Not knowing any better I always assumed that the glass tube wire fuse and blade type fuses have a similar fusing factor and regard them as providing short circuit protection only with no overload protection.

When wiring a bike I give no consideration to overload protection as the loads are known and use fuses for short circuit protection. I still intend to use blade type fuses as they have features I like. The ability to test them in situ springs to mind.

The take away for me is to use name brand fuses that have quality control. Provided you can find them that is, the hunt is on.
Wingedwheel - Great choice to buy the Littelfuse Smart Glow fuses...:hump: As we all know, fuses only blow at night when there is no lighting nearby. For this same reason I bought the fuse holder with the built in LEDs to show which fuse blew.
At a bare minimum, a product should do what it is supposed to do. A cheap product may not last as long, not be easy to use, break easily, but should still perform its basic function.
A 5 amp fuse that woun't blow at 20 amp is flat out fraud. Is there no law for this?
I've been discussing this in my classes for at least a decade now. The 'Storehouse'- and other off-brand fuses aren't really fuses. They just look like them and fit in their place. The metallurgy is completely wrong. I do a demonstration with an inductive ammeter probe on a PICO scope, and a vehicle lead-acid battery. I use an 8awg battery cable with alligator clamps, connected to each leg of the 'fuse'. I've had 10A devices hold up to 90A, while glowing and melting the plastic body.

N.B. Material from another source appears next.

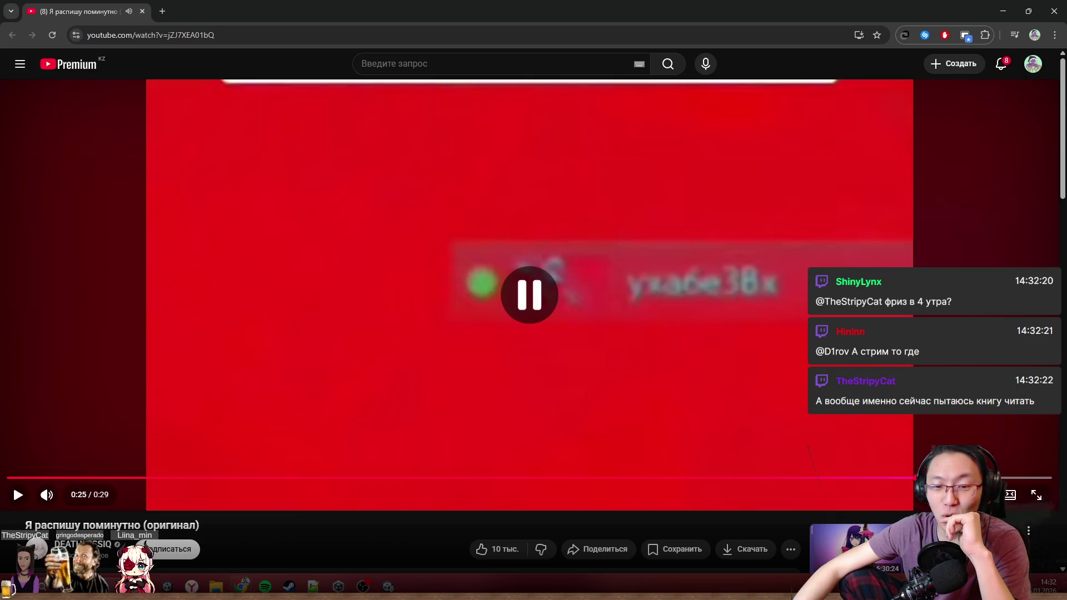
Restore and close the YouTube browser window to return to Unity's Unimator curve editor.
double_click(672, 6)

Went through my collection of ATO fuses and found the majority of them were Little Fuse or Buss. 👍 Only had one that wasn’t branded and tossed it. Found several that had Hanson or Pacific molded into the body. Appears they are a legit, quality manufacturer so I’ll keep those. The mini fuses are a mix of Little Fuse and no name. The no name came from an electrical component vendor back when I was still working. That’s all we put in our equipment. Scratching my head whether I should toss these.